Monday, August 22, 2022

Why did Ezra tell the Jews to send away their foreign wives and children?

The command by Ezra to divorce the foreign wives certainly sounds cruel and not inclusive by our modern values.  We're reading Ezra today in our Women's Bible Study at the Lakeside Women's Club.  I'm not sure I ever read it, but it was very interesting.  I even did some deep diving into Bible commentaries on the internet.  Would you believe there are some Christian authors who treat Ezra-Nehemiah as leadership guides or building programs for churches!  Whoa. But to our modern values, separating families sounds very harsh. Read what this commentator on the Hebrew Bible has to say:

"Ezra 9 blames the intermingling of the races as the cause for his people’s woe, and why it should be forbidden[2]. This “intermarriage crisis”, as Ezit is commonly referred to, is therefore very important. For Ezra, the problem with foreigners and other non-returnees is that they were associated with “abominations and uncleanliness”, and intermarrying with them threatened Israel’s stability and its prosperity, as represented by land ownership, since God required the people to be clean and free of abominations in order to possess it.

A code in Ezra specifies who could marry who. A Jew could only marry another Jew who had experienced the Exile. Those who had remained in the land during the Exile were unacceptable. Ezra provided a genealogy distinguishing between those who were considered acceptable and those who were not, but it is suspect. Those who had married “other” women were commanded to divorce them. This was motivated by a fear of pollution of the Holy Seed and uncleanliness.

A Holiness code is also described in Ezra Ch 17, holiness being the antithesis of impurity. Ezra’s command was not to mix the Holy Seed. This was a means of consolidating a new identity. On the other hand, Nehemiah offered other, potentially more concrete, reasons for the denunciation of mixed marriages: such marriages produced children who could not speak the Judean language (Neh.13:24), and Solomon’s experience showed that foreign wives can cause a man to sin (Neh. 13:26).
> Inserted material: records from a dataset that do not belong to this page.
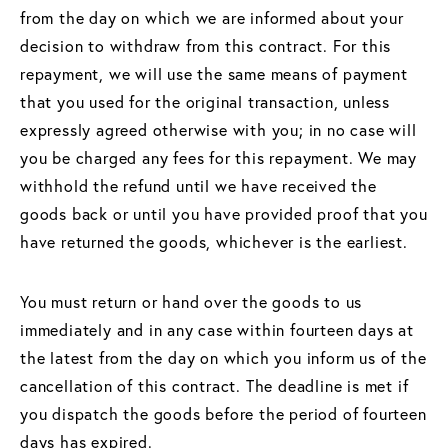
from the day on which we are informed about your
decision to withdraw from this contract. For this
repayment, we will use the same means of payment
that you used for the original transaction, unless
expressly agreed otherwise with you; in no case will
you be charged any fees for this repayment. We may
withhold the refund until we have received the
goods back or until you have provided proof that you
have returned the goods, whichever is the earliest.
You must return or hand over the goods to us
immediately and in any case within fourteen days at
the latest from the day on which you inform us of the
cancellation of this contract. The deadline is met if
you dispatch the goods before the period of fourteen
days has expired.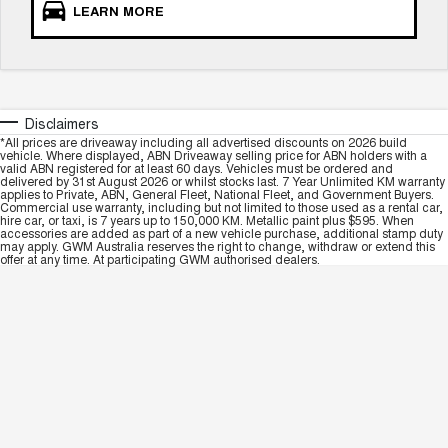
LEARN MORE
Disclaimers
*All prices are driveaway including all advertised discounts on 2026 build
vehicle. Where displayed, ABN Driveaway selling price for ABN holders with a
valid ABN registered for at least 60 days. Vehicles must be ordered and
delivered by 31st August 2026 or whilst stocks last. 7 Year Unlimited KM warranty
applies to Private, ABN, General Fleet, National Fleet, and Government Buyers.
Commercial use warranty, including but not limited to those used as a rental car,
hire car, or taxi, is 7 years up to 150,000 KM. Metallic paint plus $595. When
accessories are added as part of a new vehicle purchase, additional stamp duty
may apply. GWM Australia reserves the right to change, withdraw or extend this
offer at any time. At participating GWM authorised dealers.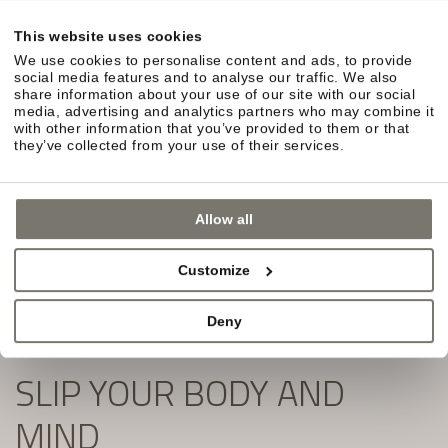
in South Tyrol await you.
This website uses cookies
Simply fill out the form and subscribe to our
We use cookies to personalise content and ads, to provide
newsletter:
social media features and to analyse our traffic. We also
share information about your use of our site with our social
media, advertising and analytics partners who may combine it
with other information that you’ve provided to them or that
they’ve collected from your use of their services.
Allow all
Customize
Deny
SLIP YOUR BODY AND
MIND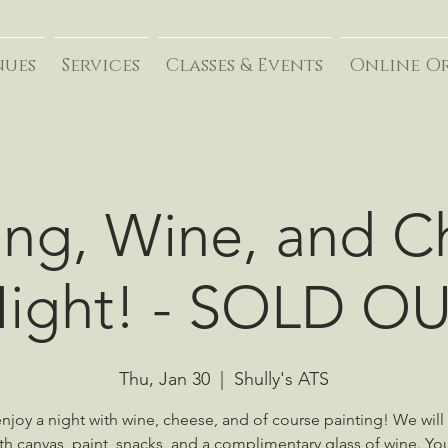
nues
Services
Classes & Events
Online O
ing, Wine, and 
ight! - SOLD O
Thu, Jan 30
  |  
Shully's ATS
joy a night with wine, cheese, and of course painting! We will
th canvas, paint, snacks, and a complimentary glass of wine. Yo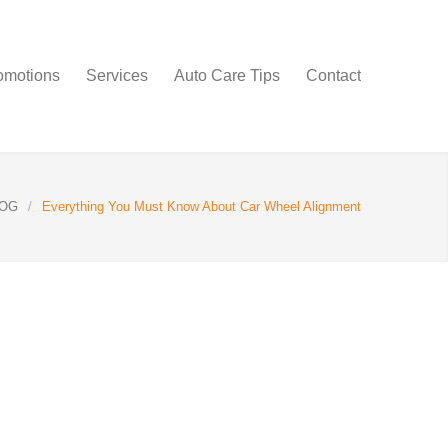
omotions
Services
Auto Care Tips
Contact
OG
/
Everything You Must Know About Car Wheel Alignment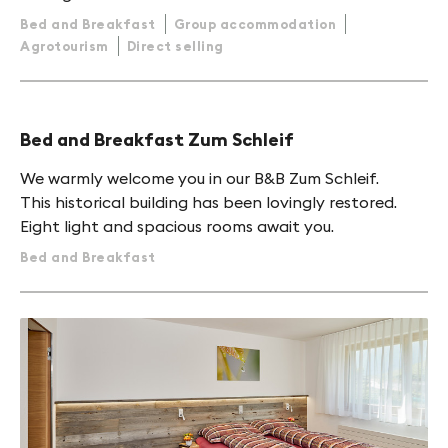
Bed and Breakfast
Group accommodation
Agrotourism
Direct selling
Bed and Breakfast Zum Schleif
We warmly welcome you in our B&B Zum Schleif.
This historical building has been lovingly restored.
Eight light and spacious rooms await you.
Bed and Breakfast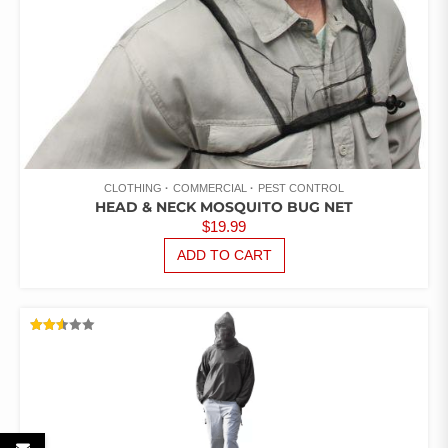
CLOTHING
COMMERCIAL
PEST CONTROL
HEAD & NECK MOSQUITO BUG NET
$
19.99
ADD TO CART
RATED
2.52
OUT
OF 5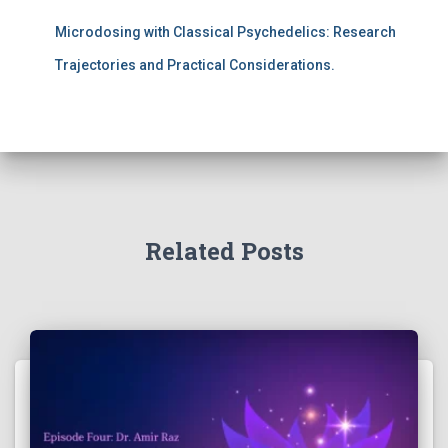
Microdosing with Classical Psychedelics: Research
Trajectories and Practical Considerations.
Related Posts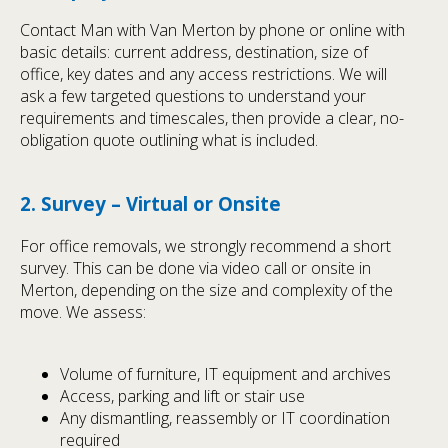
Contact Man with Van Merton by phone or online with
basic details: current address, destination, size of
office, key dates and any access restrictions. We will
ask a few targeted questions to understand your
requirements and timescales, then provide a clear, no-
obligation quote outlining what is included.
2. Survey – Virtual or Onsite
For office removals, we strongly recommend a short
survey. This can be done via video call or onsite in
Merton, depending on the size and complexity of the
move. We assess:
Volume of furniture, IT equipment and archives
Access, parking and lift or stair use
Any dismantling, reassembly or IT coordination
required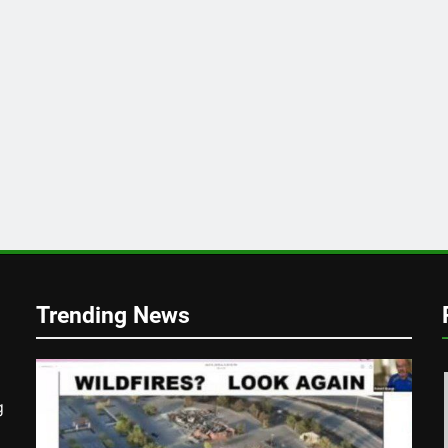
Trending News
g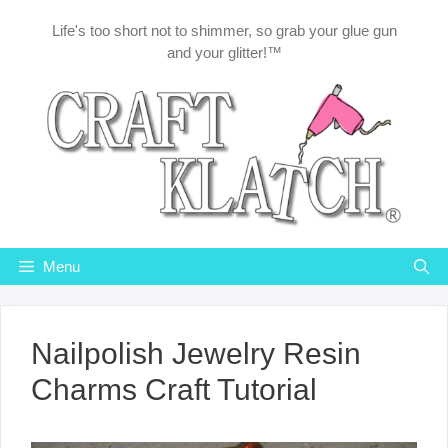
Skip
Life's too short not to shimmer, so grab your glue gun
to
and your glitter!™
content
Menu
Nailpolish Jewelry Resin
Charms Craft Tutorial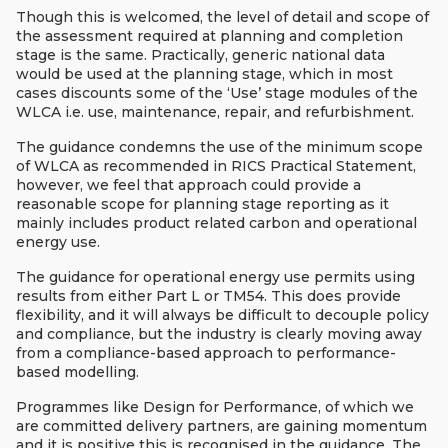
Though this is welcomed, the level of detail and scope of
the assessment required at planning and completion
stage is the same. Practically, generic national data
would be used at the planning stage, which in most
cases discounts some of the ‘Use’ stage modules of the
WLCA i.e. use, maintenance, repair, and refurbishment.
The guidance condemns the use of the minimum scope
of WLCA as recommended in RICS Practical Statement,
however, we feel that approach could provide a
reasonable scope for planning stage reporting as it
mainly includes product related carbon and operational
energy use.
The guidance for operational energy use permits using
results from either Part L or TM54. This does provide
flexibility, and it will always be difficult to decouple policy
and compliance, but the industry is clearly moving away
from a compliance-based approach to performance-
based modelling.
Programmes like Design for Performance, of which we
are committed delivery partners, are gaining momentum
and it is positive this is recognised in the guidance. The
Solomon tolerated the worship of gods other than Yahweh, and did so because his foreign wives gave him the opportunity to do so (1 Kings 11).

Related factors include concern about the influence women have on their families. Children would likely learn the language of a foreign mother, and within the household a woman’s religious practices could influence the beliefs and practices of her children and her husband. The culture and religion of the father and the family’s feelings of connection and deference to them could conceivably then be threatened. Marriage also affected property ownership and inheritance, geared as they were in order to protect land tenure. If the wife or the children had strong connections to a community other than that of the husband/father, the land could effectively leave the community’s sphere of influence. In certain circumstances, Jewish women could possess and inherit land[3] and this may also have been the case in Judah. During the post-Exilic period, there was an attempt to reconstitute a new tradition: that the land has been polluted by the intermarriage of those who stayed behind during the exile, so the returnees had to distance ourselves from that.

The consequence was that the local residents - Samaritans who thought of themselves as the direct descendants of the original Northern Kingdom - were without any right to the land, and those who had been deported and gone into Exile, or rather their descendants, those of pure blood, came back with the message that the land belongs to us and we are going to seize it and settle there[4]."